The meeting took place at the official residence, on Monday (20/6), and was attended by technicians from the Ministries of Mines and Energy and the Economy. In addition to the servers, the president of the Federal Senate, Rodrigo Pacheco (PSD-MG) was also invited to attend. The senator was present and, according to Lira, will commit to taking the deputies’ suggestions for discussion with leaders of the House.

Double company tax

In addition to the outrageous speeches by Lira and Bolsonaro against the Parity Import Policy (PPI) of Petrobras prices, two proposals emerge as more viable alternatives to try to circumvent the crisis. The first strategy aims to promote changes in the Social Contribution on Net Income (CSLL) for all oil and gas companies.

The objective is to increase or double the tax on the net income of the oil company and other companies in the sector, which would make it possible to increase this contribution to 16% by the end of this year. Currently, Petrobras’ CSLL is 9%.

In practice, the measure, by increasing the collection of taxes by the Union, will allow the cost of imported fuels, such as diesel, for example, to be financed outside the spending ceiling. In addition, the extraordinary collection would make room for financing an eventual subsidy, in the form of aid for truck drivers, app drivers and taxi drivers, and low-income families for the purchase of cooking gas.

The expectation is that the issue about the CSLL will be included in the discussion of the Proposed Amendment to the Constitution (PEC) on Fuels, which is being processed by the Federal Senate and was created to enable full reimbursement to states and municipalities that zero ICMS rates on gasoline, gas and ethanol.

The text is still being built by the government leader, Carlos Portinho (PL-RJ), and there is no prediction of when it will go to the vote. The conversation between Lira and Pacheco scheduled for Monday afternoon even sought to discuss the feasibility of adding changes to the CSLL already in this PEC and their respective acceptance among senators. The meeting, however, ended without a decision. Further conversations will be held in the coming days.

export tax

The second alternative aired by the deputies is the creation of an export tax on crude oil. In this case, the emergence of the new tax would provide another source of revenue for the Union, which could use the money to finance the respective subsidies or absorb the fluctuation in prices, without passing on the impact directly to the consumer.

The creation of the new tax has already been discussed and discarded by senators in the context of the construction of the bill that seeks to establish a Stabilization Fund for Fuels. The initiative was suspended, due to the lack of agreement between the leaders of the House benches, who understood the measure as unconstitutional.

The bill approved in February by the Senate is also considered by deputies as a good solution to the crisis. The proposal, however, remains at a standstill in the Chamber and does not have good acceptance by the president of the House and the governing base.

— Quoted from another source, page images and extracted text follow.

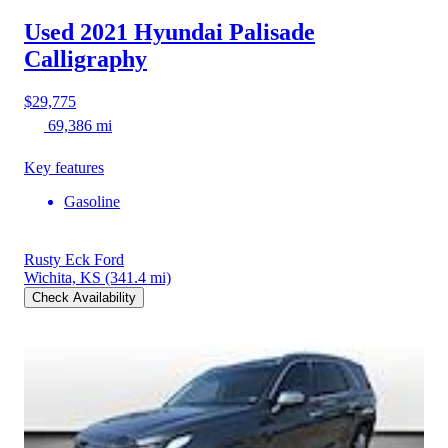
Used 2021 Hyundai Palisade
Calligraphy
$29,775
69,386 mi
Key features
Gasoline
Rusty Eck Ford
Wichita, KS
(341.4 mi)
Check Availability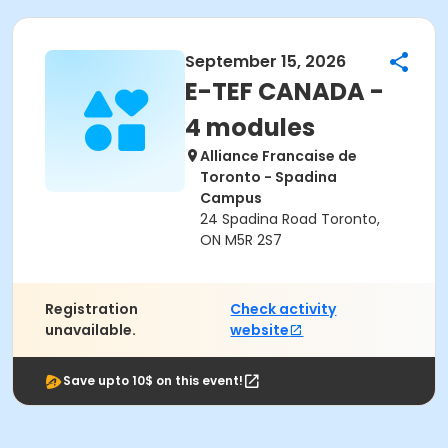
September 15, 2026
E-TEF CANADA -
4 modules
Alliance Francaise de
Toronto - Spadina
Campus
24 Spadina Road Toronto,
ON M5R 2S7
Registration
Check activity
unavailable.
website
Save upto 10$ on this event!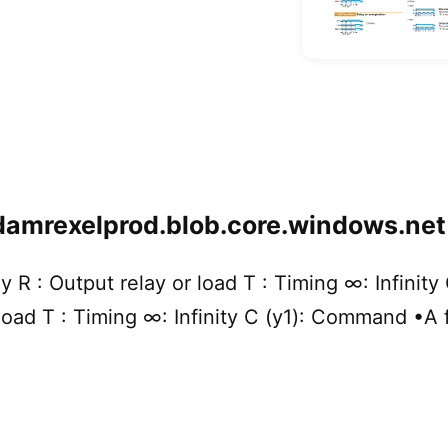
damrexelprod.blob.core.windows.net
y R : Output relay or load T : Timing ∞: Infinit
 load T : Timing ∞: Infinity C (y1): Command •A 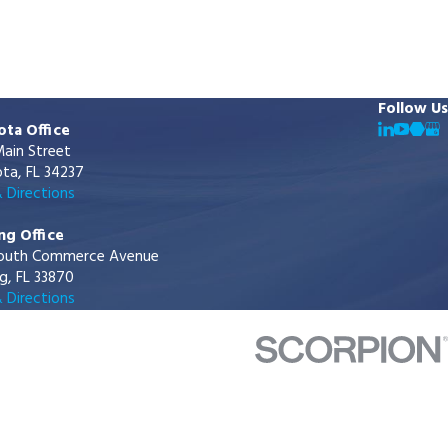
Follow Us
ota Office
ain Street
ta, FL 34237
 Directions
ng Office
outh Commerce Avenue
g, FL 33870
 Directions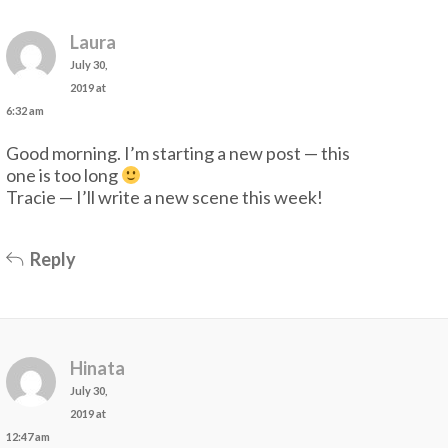
Laura
July 30,
2019 at
6:32 am
Good morning. I’m starting a new post — this
one is too long
Tracie — I’ll write a new scene this week!
Reply
Hinata
July 30,
2019 at
12:47 am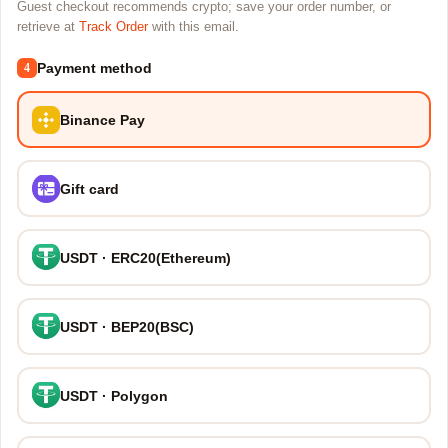
Guest checkout recommends crypto; save your order number, or
retrieve at
Track Order
with this email.
Payment method
4
Binance Pay
Gift card
USDT · ERC20(Ethereum)
USDT · BEP20(BSC)
USDT · Polygon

On that Monday, Pacheco again demanded, in the presence of Lira and other deputies, that the matter be dealt with.

Authored by Senator Rogério Carvalho (PT-SE), the project is, in short, the creation of a kind of “savings” to amortize prices. The initiative would help contain fuel increases in the domestic market and minimize the impacts of Petrobras’ Import Parity Policy.

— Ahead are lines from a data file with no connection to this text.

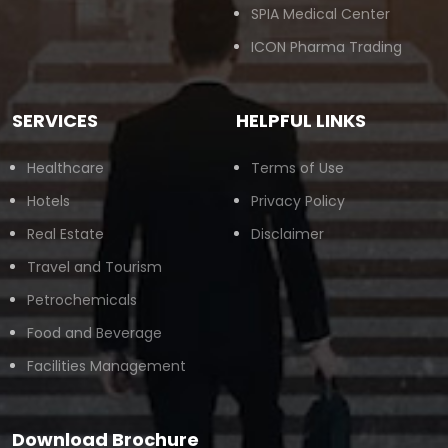
SPIA Medical Center
ICON Pharma Trading
SERVICES
HELPFUL LINKS
Healthcare
Terms of Use
Hotels
Privacy Policy
Real Estate
Disclaimer
Travel and Tourism
Petrochemicals
Food and Beverage
Facilities Management
Download Brochure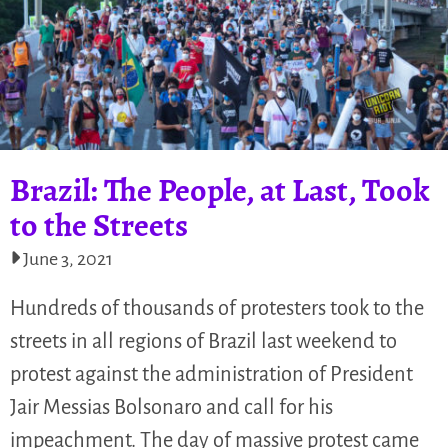
Brazil: The People, at Last, Took
to the Streets
June 3, 2021
Hundreds of thousands of protesters took to the
streets in all regions of Brazil last weekend to
protest against the administration of President
Jair Messias Bolsonaro and call for his
impeachment. The day of massive protest came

According to the proposal, the export tax rate will vary according to the price of a barrel of oil on the international market and will only be levied when the price exceeds US$ 45 per barrel. That is, up to this amount, operations will be tax-free. For prices above this value, the rate would be at least 2.5%, and could reach up to 20% if the quotation exceeds US$ 100, a scenario similar to the current situation.